• _Passage provided_:
+ + +

Philippines 1995: Part 10


Note: this trip was made at Christmas 1995. In the time since then I'm sure much has changed so it may not be a great idea to treat this as a guide. Treat it as a memoir, which - give or take some editing - is exactly what it is.


There was a line full of socks hanging under the overhang of the house and all that Santa had left in any of them was a toe full of dirty water. Breakfast was an unappealing mixture of rice, corned beef and peanut butter. I made do with a couple of slices of bread and some tea. Yesterday I had walked in waterproofs and still got soaked. Today the weather was worse. I decided that as it was warm and wet rather than cold and wet I would use the waterproofs to protect my rucksack and walk in my T-shirt and shorts. After all wet is wet, what difference if I start out that way or finish up that way.


The path led up a section of stone steeps that were steep and tiring and seemed to go on for hours though it was really no more than about twenty five minutes before it eventually flattened out into a dirt track that climbed slowly around the mountain. All the time the rain made everything miserable and the view was non-existent. Instead there was a featureless grey wall of fog that began about twenty feet from wherever you happened to be standing. That kind of walking is monotonous and depressing. You start off optimistically walking around the puddles, progress to fatalistically walking through puddles, briefly raise your spirits by jumping in the puddles and end up wishing you were dead. When it gets really bad you start to wonder if perhaps you are dead and this is the circle of hell reserved for ramblers.
Almost at the summit a sudden cramp pole-axed me and pitched me sideways into a muddy pool. After some very painful stretching exercises I limped painfully down the other side of the hill to a circular structure resembling a cross between a gazebo and a bus shelter where we ate our Christmas lunch of corned beef, cheese and tuna fish sandwiches - an over familiar menu. One of the locals crow-barred the padlock from a shed which turned out to be the village shop and sold us beer and gin.
After lunch a jeepney took us back to Banaue sliding with suicidal abandon down the trail that had so nearly stopped us on the way up. Two more days of rain had made it even worse and it was perhaps just as well that the plastic sides were down preventing us seeing just how dangerous it really was.


In the hotel I showered and changed into dry clothes and suddenly felt human again. After half an hour though I was feeling rain withdrawal so I pulled my wet rain gear back on and went for a walk in Banaue town. Surprisingly as it was both Sunday and Christmas Day there were a number of shops open. There were plenty of shops selling inedible looking food and cheap clothing and one or two selling jewellery and carvings at knockdown prices. The shopkeepers were doing so little trade that they were happy just to stand and chat with little or no expectation of a sale. I poked around looking at the buildings which close to looked a good deal more solid than my passing glance a few days ago had suggested. Afterwards I bought a carving and went back to the hotel for a sleep before dinner.

+ + +

[Dataset entries]
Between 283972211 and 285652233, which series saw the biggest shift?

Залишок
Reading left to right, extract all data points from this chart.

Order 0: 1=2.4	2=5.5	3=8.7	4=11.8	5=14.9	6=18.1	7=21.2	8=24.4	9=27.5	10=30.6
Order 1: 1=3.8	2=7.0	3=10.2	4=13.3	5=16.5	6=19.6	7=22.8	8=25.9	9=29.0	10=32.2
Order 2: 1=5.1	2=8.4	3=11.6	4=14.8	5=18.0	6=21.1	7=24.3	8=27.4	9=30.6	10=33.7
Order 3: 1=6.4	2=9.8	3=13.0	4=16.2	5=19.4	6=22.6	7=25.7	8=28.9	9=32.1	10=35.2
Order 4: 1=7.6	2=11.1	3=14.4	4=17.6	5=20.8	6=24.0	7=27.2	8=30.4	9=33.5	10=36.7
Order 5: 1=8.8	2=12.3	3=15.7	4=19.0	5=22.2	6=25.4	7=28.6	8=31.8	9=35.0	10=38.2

+ + +

• _Requirement_: Copy a portion of the Philippines trip memoir word for word. Begin at the words "The path led" and stop after "reserved for ramblers.". The records play no part in the work that comes next.

• _Completed task_:
The path led up a section of stone steeps that were steep and tiring and seemed to go on for hours though it was really no more than about twenty five minutes before it eventually flattened out into a dirt track that climbed slowly around the mountain. All the time the rain made everything miserable and the view was non-existent. Instead there was a featureless grey wall of fog that began about twenty feet from wherever you happened to be standing. That kind of walking is monotonous and depressing. You start off optimistically walking around the puddles, progress to fatalistically walking through puddles, briefly raise your spirits by jumping in the puddles and end up wishing you were dead. When it gets really bad you start to wonder if perhaps you are dead and this is the circle of hell reserved for ramblers.